━━ EXERCISE DATA ━━
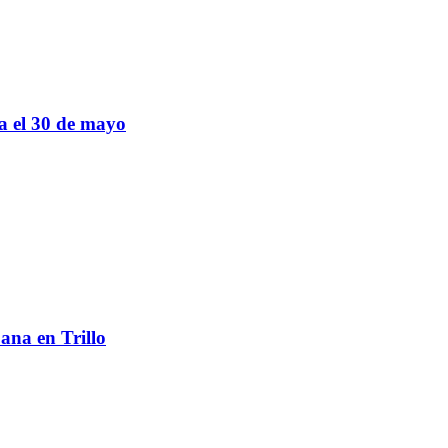
sa el 30 de mayo
ana en Trillo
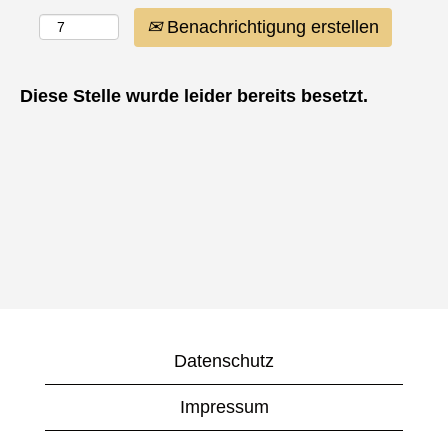
Benachrichtigung erstellen
Diese Stelle wurde leider bereits besetzt.
Datenschutz
Impressum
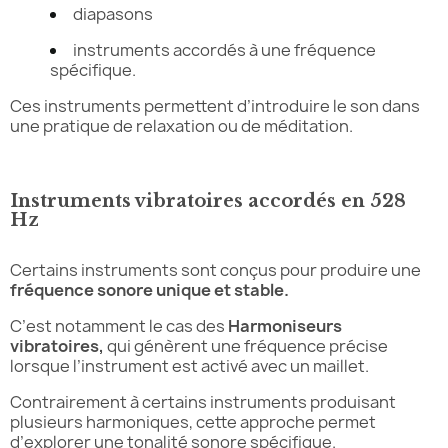
diapasons
instruments accordés à une fréquence
spécifique.
Ces instruments permettent d’introduire le son dans
une pratique de relaxation ou de méditation.
Instruments vibratoires accordés en 528
Hz
Certains instruments sont conçus pour produire une
fréquence sonore unique et stable.
C’est notamment le cas des
Harmoniseurs
vibratoires,
qui génèrent une fréquence précise
lorsque l’instrument est activé avec un maillet.
Contrairement à certains instruments produisant
plusieurs harmoniques, cette approche permet
d’explorer une tonalité sonore spécifique.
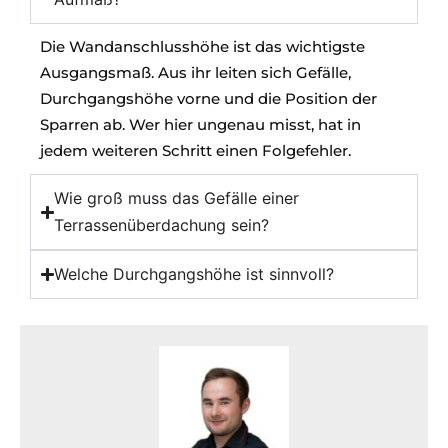
Die Wandanschlusshöhe ist das wichtigste
Ausgangsmaß. Aus ihr leiten sich Gefälle,
Durchgangshöhe vorne und die Position der
Sparren ab. Wer hier ungenau misst, hat in
jedem weiteren Schritt einen Folgefehler.
Wie groß muss das Gefälle einer
Terrassenüberdachung sein?
Welche Durchgangshöhe ist sinnvoll?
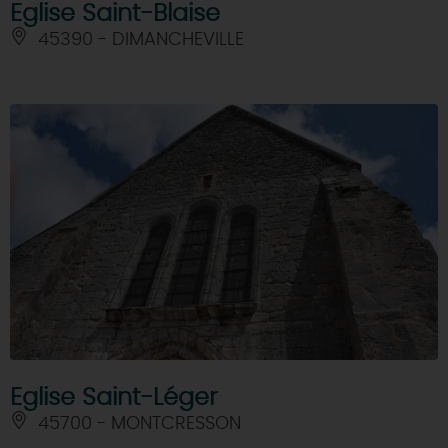
Eglise Saint-Blaise
45390 - DIMANCHEVILLE
Eglise Saint-Léger
45700 - MONTCRESSON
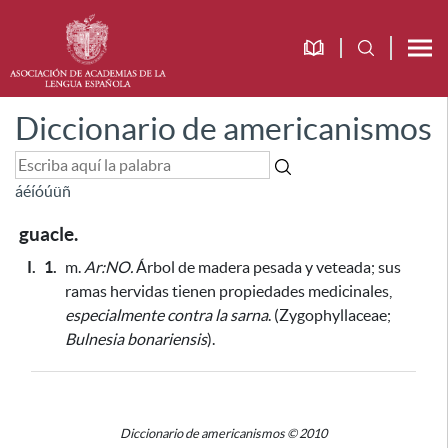
Diccionario de americanismos
á
é
í
ó
ú
ü
ñ
guacle.
I.
1.
m.
Ar:NO.
Árbol de madera pesada y veteada;
sus
ramas hervidas tienen propiedades medicinales,
especialmente contra la sarna
. (Zygophyllaceae;
Bulnesia bonariensis
).
Diccionario de americanismos © 2010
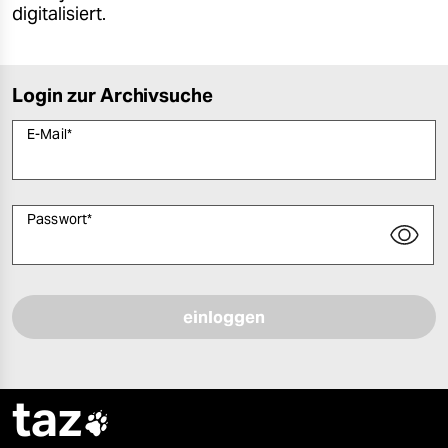
digitalisiert.
Login zur Archivsuche
E-Mail
*
Passwort
*
Bitte füllen Sie alle Pflichtfelder (*) aus, um fortfahren zu können.
taz

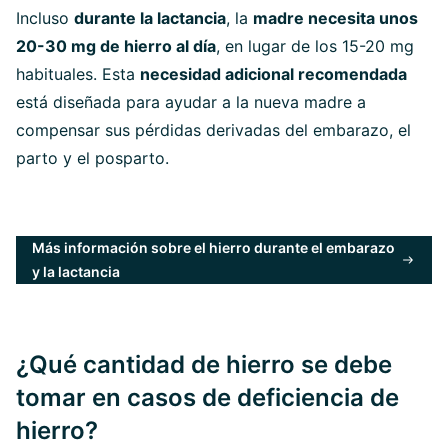
Incluso
durante la lactancia
, la
madre necesita unos
20-30 mg de hierro al día
, en lugar de los 15-20 mg
habituales. Esta
necesidad adicional recomendada
está diseñada para ayudar a la nueva madre a
compensar sus pérdidas derivadas del embarazo, el
parto y el posparto.
Más información sobre el hierro durante el embarazo
y la lactancia
¿Qué cantidad de hierro se debe
tomar en casos de deficiencia de
hierro?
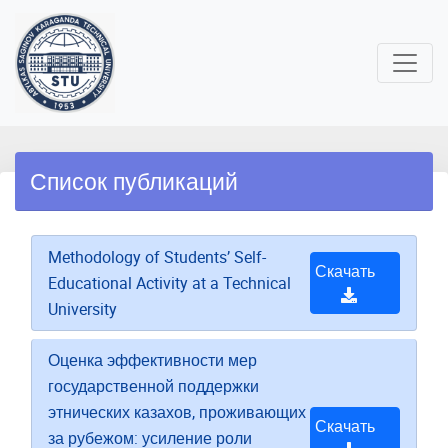
Список публикаций
Methodology of Students’ Self-
Скачать
Educational Activity at a Technical
University
Оценка эффективности мер
государственной поддержки
этнических казахов, проживающих
Скачать
за рубежом: усиление роли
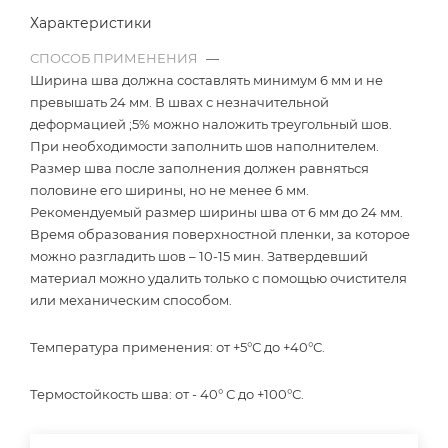
Характеристики
СПОСОБ ПРИМЕНЕНИЯ
—
Ширина шва должна составлять минимум 6 мм и не
превышать 24 мм. В швах с незначительной
деформацией ;5% можно наложить треугольный шов.
При необходимости заполнить шов наполнителем.
Размер шва после заполнения должен равняться
половине его ширины, но не менее 6 мм.
Рекомендуемый размер ширины шва от 6 мм до 24 мм.
Время образования поверхностной пленки, за которое
можно разгладить шов – 10-15 мин. Затвердевший
материал можно удалить только с помощью очистителя
или механическим способом.
Температура применения: от +5°С до +40°С.
Термостойкость шва: от - 40° С до +100°С.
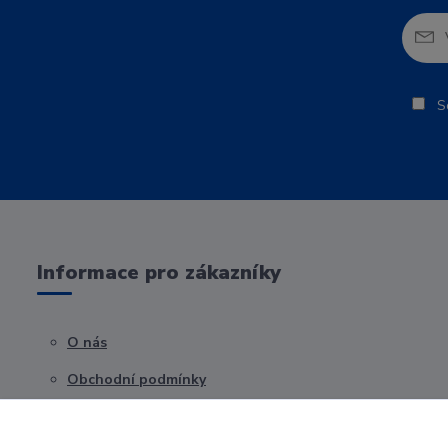
So
Informace pro zákazníky
O nás
Obchodní podmínky
Kontakty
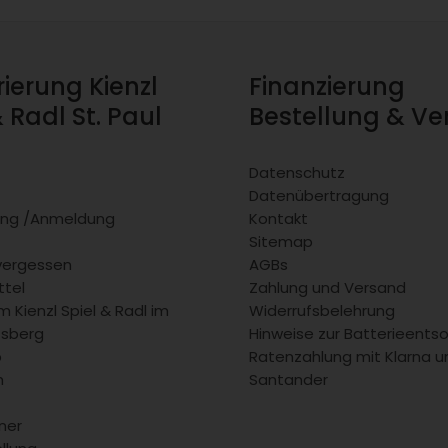
rierung Kienzl
Finanzierung
& Radl St. Paul
Bestellung & V
Datenschutz
Datenübertragung
rung /Anmeldung
Kontakt
Sitemap
vergessen
AGBs
tel
Zahlung und Versand
 Kienzl Spiel & Radl im
Widerrufsbelehrung
fsberg
Hinweise zur Batterieents
b
Ratenzahlung mit Klarna u
m
Santander
ner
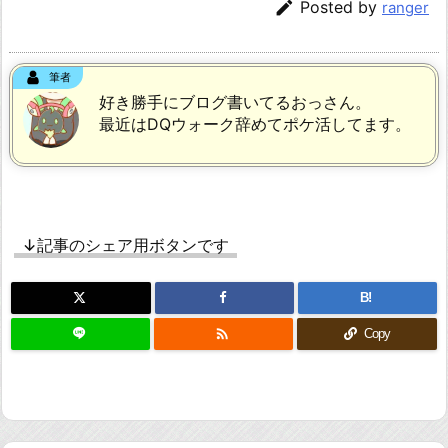

Posted by
ranger
筆者
好き勝手にブログ書いてるおっさん。
最近はDQウォーク辞めてポケ活してます。
↓記事のシェア用ボタンです
B!

Copy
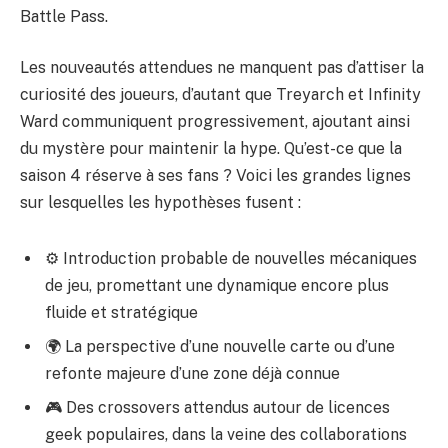
Battle Pass.
Les nouveautés attendues ne manquent pas d’attiser la
curiosité des joueurs, d’autant que Treyarch et Infinity
Ward communiquent progressivement, ajoutant ainsi
du mystère pour maintenir la hype. Qu’est-ce que la
saison 4 réserve à ses fans ? Voici les grandes lignes
sur lesquelles les hypothèses fusent :
⚙️ Introduction probable de nouvelles mécaniques
de jeu, promettant une dynamique encore plus
fluide et stratégique
🌍 La perspective d’une nouvelle carte ou d’une
refonte majeure d’une zone déjà connue
🎮 Des crossovers attendus autour de licences
geek populaires, dans la veine des collaborations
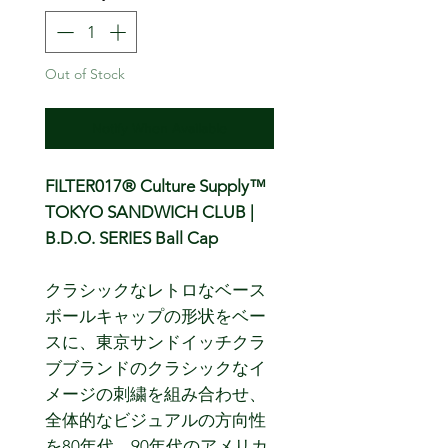
Out of Stock
Notify When Available
FILTER017® Culture Supply™
TOKYO SANDWICH CLUB |
B.D.O. SERIES Ball Cap
クラシックなレトロなベース
ボールキャップの形状をベー
スに、東京サンドイッチクラ
ブブランドのクラシックなイ
メージの刺繍を組み合わせ、
全体的なビジュアルの方向性
を80年代、90年代のアメリカ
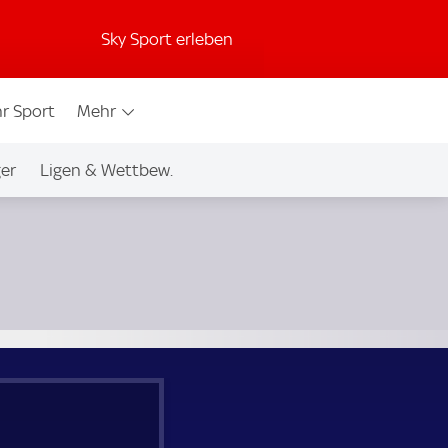
Sky Sport erleben
r Sport
Mehr
ger
Ligen & Wettbew.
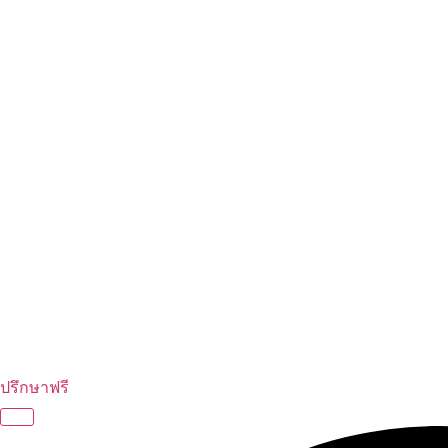
ปรึกษาฟรี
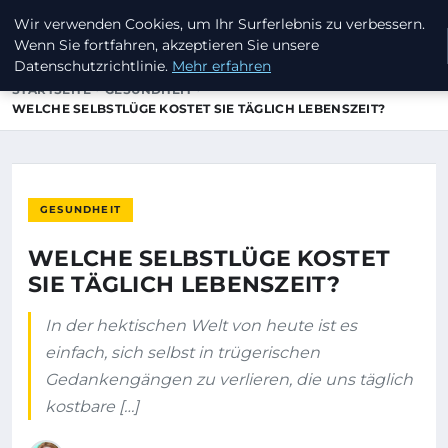
Wir verwenden Cookies, um Ihr Surferlebnis zu verbessern.
INVESTORENKAPITAL24
Wenn Sie fortfahren, akzeptieren Sie unsere
Datenschutzrichtlinie.
Mehr erfahren
STARTSEITE
GESUNDHEIT
WELCHE SELBSTLÜGE KOSTET SIE TÄGLICH LEBENSZEIT?
GESUNDHEIT
WELCHE SELBSTLÜGE KOSTET
SIE TÄGLICH LEBENSZEIT?
In der hektischen Welt von heute ist es
einfach, sich selbst in trügerischen
Gedankengängen zu verlieren, die uns täglich
kostbare […]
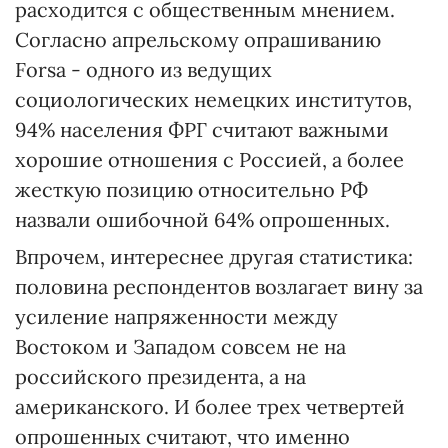
расходится с общественным мнением.
Согласно апрельскому опрашиванию
Forsa - одного из ведущих
социологических немецких институтов,
94% населения ФРГ считают важными
хорошие отношения с Россией, а более
жесткую позицию относительно РФ
назвали ошибочной 64% опрошенных.
Впрочем, интереснее другая статистика:
половина респондентов возлагает вину за
усиление напряженности между
Востоком и Западом совсем не на
российского президента, а на
американского. И более трех четвертей
опрошенных считают, что именно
━━━
THE PROBLEM: Copy out every line of text in the entries above, word for word. Leave the pictures out of your copy.

ANSWER BELOW:
sa el 30 de mayo
ana en Trillo
Benachrichtigung erstellen
Diese Stelle wurde leider bereits besetzt.
Datenschutz
Impressum
diapasons
instruments accordés à une fréquence
spécifique.
Ces instruments permettent d’introduire le son dans
une pratique de relaxation ou de méditation.
Instruments vibratoires accordés en 528
Hz
Certains instruments sont conçus pour produire une
fréquence sonore unique et stable.
C’est notamment le cas des
Harmoniseurs
vibratoires,
qui génèrent une fréquence précise
lorsque l’instrument est activé avec un maillet.
Contrairement à certains instruments produisant
plusieurs harmoniques, cette approche permet
d’explorer une tonalité sonore spécifique.
Die Wandanschlusshöhe ist das wichtigste
Ausgangsmaß. Aus ihr leiten sich Gefälle,
Durchgangshöhe vorne und die Position der
Sparren ab. Wer hier ungenau misst, hat in
jedem weiteren Schritt einen Folgefehler.
Wie groß muss das Gefälle einer
Terrassenüberdachung sein?
Welche Durchgangshöhe ist sinnvoll?
Eglise Saint-Blaise
45390 - DIMANCHEVILLE
Eglise Saint-Léger
45700 - MONTCRESSON
Diccionario de americanismos
á
é
í
ó
ú
ü
ñ
guacle.
I.
1.
m.
Ar:NO.
Árbol de madera pesada y veteada;
sus
ramas hervidas tienen propiedades medicinales,
especialmente contra la sarna
. (Zygophyllaceae;
Bulnesia bonariensis
).
Diccionario de americanismos © 2010
digitalisiert.
Login zur Archivsuche
E-Mail
*
Passwort
*
Bitte füllen Sie alle Pflichtfelder (*) aus, um fortfahren zu können.
taz

Incluso
durante la lactancia
, la
madre necesita unos
20-30 mg de hierro al día
, en lugar de los 15-20 mg
habituales. Esta
necesidad adicional recomendada
está diseñada para ayudar a la nueva madre a
compensar sus pérdidas derivadas del embarazo, el
parto y el posparto.
Más información sobre el hierro durante el embarazo
y la lactancia
¿Qué cantidad de hierro se debe
tomar en casos de deficiencia de
hierro?
Список публикаций
Methodology of Students’ Self-
Скачать
Educational Activity at a Technical
University
Оценка эффективности мер
государственной поддержки
этнических казахов, проживающих
Скачать
за рубежом: усиление роли
Характеристики
СПОСОБ ПРИМЕНЕНИЯ
—
Ширина шва должна составлять минимум 6 мм и не
превышать 24 мм. В швах с незначительной
деформацией ;5% можно наложить треугольный шов.
При необходимости заполнить шов наполнителем.
Размер шва после заполнения должен равняться
половине его ширины, но не менее 6 мм.
Рекомендуемый размер ширины шва от 6 мм до 24 мм.
Время образования поверхностной пленки, за которое
можно разгладить шов – 10-15 мин. Затвердевший
материал можно удалить только с помощью очистителя
или механическим способом.
Температура применения: от +5°С до +40°С.
Термостойкость шва: от - 40° С до +100°С.
So
Informace pro zákazníky
O nás
Obchodní podmínky
Kontakty
rierung Kienzl
Finanzierung
& Radl St. Paul
Bestellung & V
Datenschutz
Datenübertragung
rung /Anmeldung
Kontakt
Sitemap
vergessen
AGBs
tel
Zahlung und Versand
 Kienzl Spiel & Radl im
Widerrufsbelehrung
fsberg
Hinweise zur Batterieents
b
Ratenzahlung mit Klarna u
m
Santander
ner

Posted by
ranger
筆者
好き勝手にブログ書いてるおっさん。
最近はDQウォーク辞めてポケ活してます。
↓記事のシェア用ボタンです
B!

Copy
Battle Pass.
Les nouveautés attendues ne manquent pas d’attiser la
curiosité des joueurs, d’autant que Treyarch et Infinity
Ward communiquent progressivement, ajoutant ainsi
du mystère pour maintenir la hype. Qu’est-ce que la
saison 4 réserve à ses fans ? Voici les grandes lignes
sur lesquelles les hypothèses fusent :
⚙️ Introduction probable de nouvelles mécaniques
de jeu, promettant une dynamique encore plus
fluide et stratégique
🌍 La perspective d’une nouvelle carte ou d’une
refonte majeure d’une zone déjà connue
🎮 Des crossovers attendus autour de licences
geek populaires, dans la veine des collaborations
Out of Stock
Notify When Available
FILTER017® Culture Supply™
TOKYO SANDWICH CLUB |
B.D.O. SERIES Ball Cap
クラシックなレトロなベース
ボールキャップの形状をベー
スに、東京サンドイッチクラ
ブブランドのクラシックなイ
メージの刺繍を組み合わせ、
全体的なビジュアルの方向性
を80年代、90年代のアメリカ
Sky Sport erleben
r Sport
Mehr
ger
Ligen & Wettbew.
ปรึกษาฟรี
Wir verwenden Cookies, um Ihr Surferlebnis zu verbessern.
INVESTORENKAPITAL24
Wenn Sie fortfahren, akzeptieren Sie unsere
Datenschutzrichtlinie.
Mehr erfahren
STARTSEITE
GESUNDHEIT
WELCHE SELBSTLÜGE KOSTET SIE TÄGLICH LEBENSZEIT?
GESUNDHEIT
WELCHE SELBSTLÜGE KOSTET
SIE TÄGLICH LEBENSZEIT?
In der hektischen Welt von heute ist es
einfach, sich selbst in trügerischen
Gedankengängen zu verlieren, die uns täglich
kostbare […]
расходится с общественным мнением.
Согласно апрельскому опрашиванию
Forsa - одного из ведущих
социологических немецких институтов,
94% населения ФРГ считают важными
хорошие отношения с Россией, а более
жесткую позицию относительно РФ
назвали ошибочной 64% опрошенных.
Впрочем, интереснее другая статистика:
половина респондентов возлагает вину за
усиление напряженности между
Востоком и Западом совсем не на
российского президента, а на
американского. И более трех четвертей
опрошенных считают, что именно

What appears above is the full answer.